Page:
|---|

Fast.ai Lesson 3 of 7: Multi-label; Segmentation

Notes from Practical Deep Learning for Coders 2019 Lesson 3 (Part 1)

14 min readAug 12, 2019

Other lessons: Lesson 1 / Lesson 2 / Lesson 4 / Lesson 5 / Lesson 6 / Lesson 7

Quick links: Fast.ai course page / Lecture / Jupyter Notebooks

This lesson is about multi-label prediction, and we’re starting off with the Planet Amazon dataset from Kaggle.

Install Kaggle in Jupyter with:

! {sys.executable} -m pip install kaggle --upgrade

Create credentials on Kaggle and download the data. Then, unzip it with 7zip

Now, we can take a look at the data. We use pandas to read the data.

Each picture can have multiple labels. The csv file containing the labels shows that each image name is associated with several tags separated by spaces:

The type of data object we use for modeling is the DataBunch class. Once we have the databunch, we can create a CNN with it and start training. The trickiest step previously in deep learning used to be getting the data in a format that’s good for training. But we can now use factory methods in which you specify what kind of data you want based on a given source. But sometimes you want more flexibility. For this, we have the DataBlock API.

tfms = get_transforms(flip_vert=True, max_lighting=0.1, max_zoom=1.05, max_warp=0.)

Define some transformations, which will be passed in to the data object.

get_transform will by default flip each image randomly (horizontally), but we want it to do it vertically.

|---|

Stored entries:
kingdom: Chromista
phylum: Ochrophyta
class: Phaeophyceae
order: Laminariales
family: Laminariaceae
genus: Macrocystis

|---|

Objectives:
1. In the lesson notes, could you repeat the part that opens with the words containing "Each picture can" and closes with "do it vertically.", switching "CNN" to "convolutional neural network"?
2. Which keyword arguments does the get_transforms call in the lesson notes pass, and with what values?

Outputs in order:
1.
Each picture can have multiple labels. The csv file containing the labels shows that each image name is associated with several tags separated by spaces:

The type of data object we use for modeling is the DataBunch class. Once we have the databunch, we can create a convolutional neural network with it and start training. The trickiest step previously in deep learning used to be getting the data in a format that’s good for training. But we can now use factory methods in which you specify what kind of data you want based on a given source. But sometimes you want more flexibility. For this, we have the DataBlock API.

tfms = get_transforms(flip_vert=True, max_lighting=0.1, max_zoom=1.05, max_warp=0.)

Define some transformations, which will be passed in to the data object.

get_transform will by default flip each image randomly (horizontally), but we want it to do it vertically.

2.
flip_vert=True
max_lighting=0.1
max_zoom=1.05
max_warp=0.